(What is needed):
The answer should contain every record below, output exactly.

(Records for this task):

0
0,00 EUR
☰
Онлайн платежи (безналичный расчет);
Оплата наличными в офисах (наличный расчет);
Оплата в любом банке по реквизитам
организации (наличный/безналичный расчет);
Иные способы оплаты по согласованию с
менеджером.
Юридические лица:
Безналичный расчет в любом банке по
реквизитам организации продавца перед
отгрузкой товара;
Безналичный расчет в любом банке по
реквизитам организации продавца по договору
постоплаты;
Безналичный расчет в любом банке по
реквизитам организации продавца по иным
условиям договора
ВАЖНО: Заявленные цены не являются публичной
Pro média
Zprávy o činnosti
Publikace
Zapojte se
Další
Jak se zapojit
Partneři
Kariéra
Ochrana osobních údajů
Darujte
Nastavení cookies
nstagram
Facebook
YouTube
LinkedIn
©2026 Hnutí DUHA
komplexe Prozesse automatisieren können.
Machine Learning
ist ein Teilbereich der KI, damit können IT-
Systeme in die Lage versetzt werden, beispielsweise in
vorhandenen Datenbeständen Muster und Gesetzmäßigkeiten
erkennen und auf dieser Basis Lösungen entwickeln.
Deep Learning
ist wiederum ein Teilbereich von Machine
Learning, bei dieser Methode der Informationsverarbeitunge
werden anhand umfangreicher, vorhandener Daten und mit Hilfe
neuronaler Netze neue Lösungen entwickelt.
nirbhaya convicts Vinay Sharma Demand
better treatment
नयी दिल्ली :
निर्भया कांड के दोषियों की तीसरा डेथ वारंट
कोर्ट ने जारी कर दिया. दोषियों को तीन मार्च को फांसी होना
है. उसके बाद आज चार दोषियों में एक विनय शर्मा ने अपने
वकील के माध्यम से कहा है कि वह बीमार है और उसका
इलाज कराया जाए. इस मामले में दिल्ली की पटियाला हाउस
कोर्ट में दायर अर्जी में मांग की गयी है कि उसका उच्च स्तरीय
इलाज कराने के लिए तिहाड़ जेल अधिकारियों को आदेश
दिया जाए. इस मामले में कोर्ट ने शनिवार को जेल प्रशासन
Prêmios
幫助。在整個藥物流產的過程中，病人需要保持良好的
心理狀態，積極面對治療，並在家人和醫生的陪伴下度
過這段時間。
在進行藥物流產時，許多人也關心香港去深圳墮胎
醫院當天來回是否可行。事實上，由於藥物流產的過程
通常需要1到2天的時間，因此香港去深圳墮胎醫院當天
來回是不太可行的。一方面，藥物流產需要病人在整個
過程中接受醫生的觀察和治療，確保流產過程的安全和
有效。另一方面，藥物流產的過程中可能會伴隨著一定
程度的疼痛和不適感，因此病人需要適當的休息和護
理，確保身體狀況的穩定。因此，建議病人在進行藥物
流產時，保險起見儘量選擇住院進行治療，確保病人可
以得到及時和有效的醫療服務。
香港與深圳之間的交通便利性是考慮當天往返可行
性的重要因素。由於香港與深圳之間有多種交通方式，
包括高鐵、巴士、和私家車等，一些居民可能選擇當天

(Exercise answer):
0
0,00 EUR
☰
Онлайн платежи (безналичный расчет);
Оплата наличными в офисах (наличный расчет);
Оплата в любом банке по реквизитам
организации (наличный/безналичный расчет);
Иные способы оплаты по согласованию с
менеджером.
Юридические лица:
Безналичный расчет в любом банке по
реквизитам организации продавца перед
отгрузкой товара;
Безналичный расчет в любом банке по
реквизитам организации продавца по договору
постоплаты;
Безналичный расчет в любом банке по
реквизитам организации продавца по иным
условиям договора
ВАЖНО: Заявленные цены не являются публичной
Pro média
Zprávy o činnosti
Publikace
Zapojte se
Další
Jak se zapojit
Partneři
Kariéra
Ochrana osobních údajů
Darujte
Nastavení cookies
nstagram
Facebook
YouTube
LinkedIn
©2026 Hnutí DUHA
komplexe Prozesse automatisieren können.
Machine Learning
ist ein Teilbereich der KI, damit können IT-
Systeme in die Lage versetzt werden, beispielsweise in
vorhandenen Datenbeständen Muster und Gesetzmäßigkeiten
erkennen und auf dieser Basis Lösungen entwickeln.
Deep Learning
ist wiederum ein Teilbereich von Machine
Learning, bei dieser Methode der Informationsverarbeitunge
werden anhand umfangreicher, vorhandener Daten und mit Hilfe
neuronaler Netze neue Lösungen entwickelt.
nirbhaya convicts Vinay Sharma Demand
better treatment
नयी दिल्ली :
निर्भया कांड के दोषियों की तीसरा डेथ वारंट
कोर्ट ने जारी कर दिया. दोषियों को तीन मार्च को फांसी होना
है. उसके बाद आज चार दोषियों में एक विनय शर्मा ने अपने
वकील के माध्यम से कहा है कि वह बीमार है और उसका
इलाज कराया जाए. इस मामले में दिल्ली की पटियाला हाउस
कोर्ट में दायर अर्जी में मांग की गयी है कि उसका उच्च स्तरीय
इलाज कराने के लिए तिहाड़ जेल अधिकारियों को आदेश
दिया जाए. इस मामले में कोर्ट ने शनिवार को जेल प्रशासन
Prêmios
幫助。在整個藥物流產的過程中，病人需要保持良好的
心理狀態，積極面對治療，並在家人和醫生的陪伴下度
過這段時間。
在進行藥物流產時，許多人也關心香港去深圳墮胎
醫院當天來回是否可行。事實上，由於藥物流產的過程
通常需要1到2天的時間，因此香港去深圳墮胎醫院當天
來回是不太可行的。一方面，藥物流產需要病人在整個
過程中接受醫生的觀察和治療，確保流產過程的安全和
有效。另一方面，藥物流產的過程中可能會伴隨著一定
程度的疼痛和不適感，因此病人需要適當的休息和護
理，確保身體狀況的穩定。因此，建議病人在進行藥物
流產時，保險起見儘量選擇住院進行治療，確保病人可
以得到及時和有效的醫療服務。
香港與深圳之間的交通便利性是考慮當天往返可行
性的重要因素。由於香港與深圳之間有多種交通方式，
包括高鐵、巴士、和私家車等，一些居民可能選擇當天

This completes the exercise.